I’m sure there are more principles, but this is only a blog post, so I’m open to other ideas. The point is that these kinds of principles can help to guide the public engagement on climate change that might lay the ground for change, and are often forgotten or sidelined in the effort to decide on solutions.
There are questions too. How fast should, and can, such a process (or processes) be? Who would be able to join together to organise it? How coordinated does it have to be anyway? How realistic is it to connect this to decision-making and how can change be seen to happen? How could it avoid being depoliticised or captured by powerful actors? How would it articulate with more unruly processes like XR or more specific movements for environmental justice, without undermining them? How to ensure time-poor and often-marginalised groups get a proper say?
And what links can be made internationally – for example, by building links with similar processes in other countries (such as dialogues among coal-dependent communities in Canada, or communities in Kenya just beginning to access energy via renewables) – could building this kind of solidarity help? Could ideas spread to other countries and inform their strategies? How can the decisions made be just, not only at a local level, but also recognising the continuing injustice faced by people with little access to energy; and others facing severe vulnerability made worse by climate change?

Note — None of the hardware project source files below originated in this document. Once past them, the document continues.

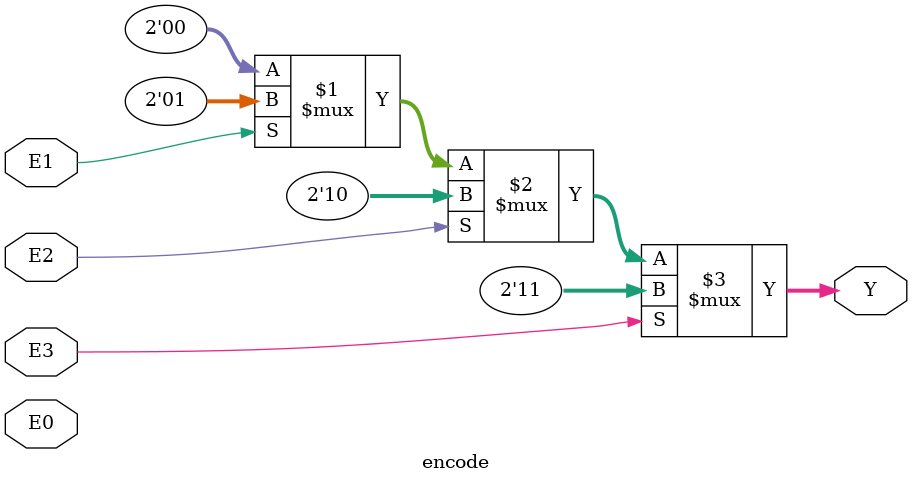
<source format=v>
module encode(E0,E1,E2,E3,Y);
input E0,E1,E2,E3;
output [1:0]Y;
assign Y=(E3)?2'b11:(E2)?2'b10:(E1)?2'b01:2'b00;
endmodule            

</source>
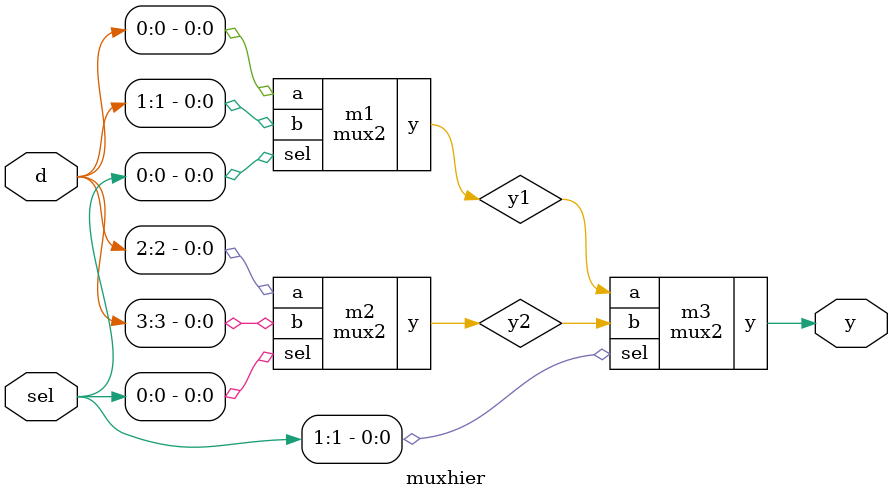
<source format=sv>
module mux2(

input logic a,b,sel,
output logic y
);

assign y = sel?b:a;
endmodule

module muxhier( 
input logic [3:0] d,
input logic [1:0] sel,
output logic y
);
logic y1,y2;
mux2 m1(.a(d[0]), .b(d[1]), .sel(sel[0]), .y(y1));
mux2 m2(.a(d[2]), .b(d[3]), .sel(sel[0]), .y(y2));
mux2 m3(.a(y1) , .b(y2), .sel(sel[1]), .y(y));

endmodule
</source>
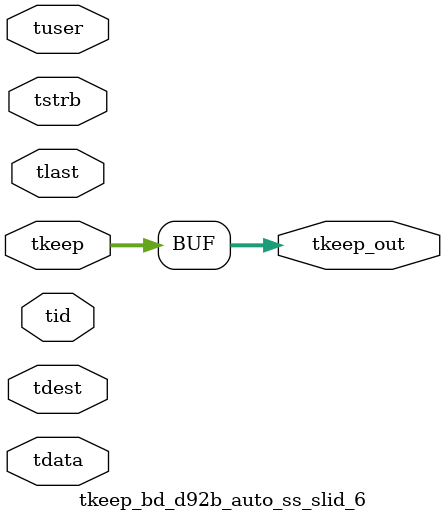
<source format=v>


`timescale 1ps/1ps

module tkeep_bd_d92b_auto_ss_slid_6 #
(
parameter C_S_AXIS_TDATA_WIDTH = 32,
parameter C_S_AXIS_TUSER_WIDTH = 0,
parameter C_S_AXIS_TID_WIDTH   = 0,
parameter C_S_AXIS_TDEST_WIDTH = 0,
parameter C_M_AXIS_TDATA_WIDTH = 32
)
(
input  [(C_S_AXIS_TDATA_WIDTH == 0 ? 1 : C_S_AXIS_TDATA_WIDTH)-1:0     ] tdata,
input  [(C_S_AXIS_TUSER_WIDTH == 0 ? 1 : C_S_AXIS_TUSER_WIDTH)-1:0     ] tuser,
input  [(C_S_AXIS_TID_WIDTH   == 0 ? 1 : C_S_AXIS_TID_WIDTH)-1:0       ] tid,
input  [(C_S_AXIS_TDEST_WIDTH == 0 ? 1 : C_S_AXIS_TDEST_WIDTH)-1:0     ] tdest,
input  [(C_S_AXIS_TDATA_WIDTH/8)-1:0 ] tkeep,
input  [(C_S_AXIS_TDATA_WIDTH/8)-1:0 ] tstrb,
input                                                                    tlast,
output [(C_M_AXIS_TDATA_WIDTH/8)-1:0 ] tkeep_out
);

assign tkeep_out = {tkeep[7:0]};

endmodule


</source>
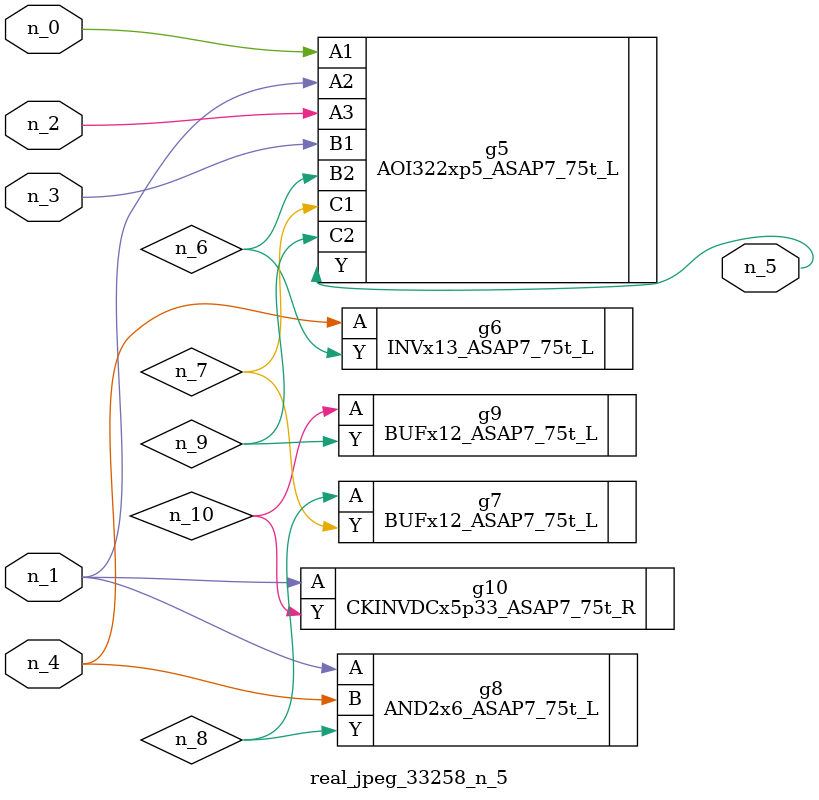
<source format=v>
module real_jpeg_33258_n_5 (n_4, n_0, n_1, n_2, n_3, n_5);

input n_4;
input n_0;
input n_1;
input n_2;
input n_3;

output n_5;

wire n_8;
wire n_6;
wire n_7;
wire n_10;
wire n_9;

AOI322xp5_ASAP7_75t_L g5 ( 
.A1(n_0),
.A2(n_1),
.A3(n_2),
.B1(n_3),
.B2(n_6),
.C1(n_7),
.C2(n_9),
.Y(n_5)
);

AND2x6_ASAP7_75t_L g8 ( 
.A(n_1),
.B(n_4),
.Y(n_8)
);

CKINVDCx5p33_ASAP7_75t_R g10 ( 
.A(n_1),
.Y(n_10)
);

INVx13_ASAP7_75t_L g6 ( 
.A(n_4),
.Y(n_6)
);

BUFx12_ASAP7_75t_L g7 ( 
.A(n_8),
.Y(n_7)
);

BUFx12_ASAP7_75t_L g9 ( 
.A(n_10),
.Y(n_9)
);


endmodule
</source>
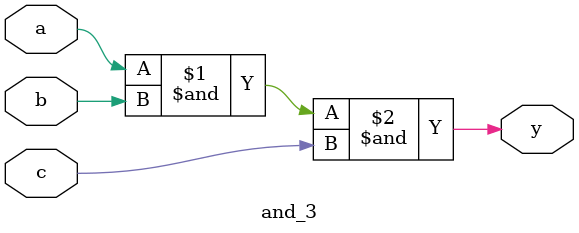
<source format=v>
`timescale 1ns / 1ps


module and_3(
    output y,
    input a,b,c
    );
    
    assign y = a & b & c;
    
endmodule

</source>
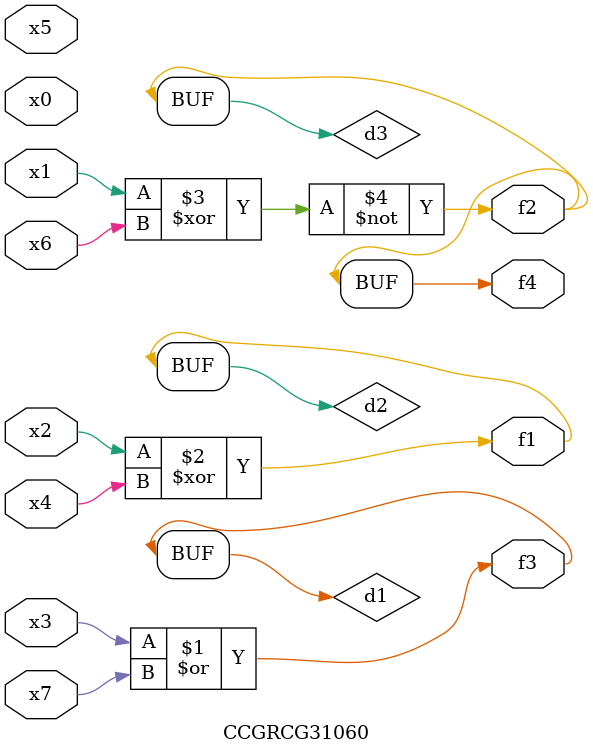
<source format=v>
module CCGRCG31060(
	input x0, x1, x2, x3, x4, x5, x6, x7,
	output f1, f2, f3, f4
);

	wire d1, d2, d3;

	or (d1, x3, x7);
	xor (d2, x2, x4);
	xnor (d3, x1, x6);
	assign f1 = d2;
	assign f2 = d3;
	assign f3 = d1;
	assign f4 = d3;
endmodule

</source>
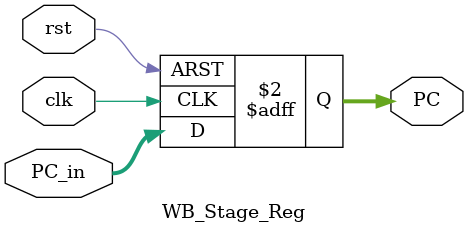
<source format=v>
module WB_Stage_Reg (
    input clk,
    input rst,
    input [31:0] PC_in,
    output reg [31:0] PC
);
    always @(posedge clk, posedge rst) begin
        if (rst) PC <= 32'b0;
        else begin 
            PC <= PC_in;
        end
    end
endmodule


</source>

One thing is clear: whatever the hard work of negotiators and ambitious words of leaders at COP24, it is no more acceptable than it ever was to see climate and justice as separate issues. Environmental change itself helps to tip the scales away from those who already experience injustice; almost any significant climate policy you can think of will have implications and opportunities for justice too. This is not an excuse to step back from action, but rather a good reason to ask some hard questions, and keep asking them, about transformations and how people get involved, respond and react to them.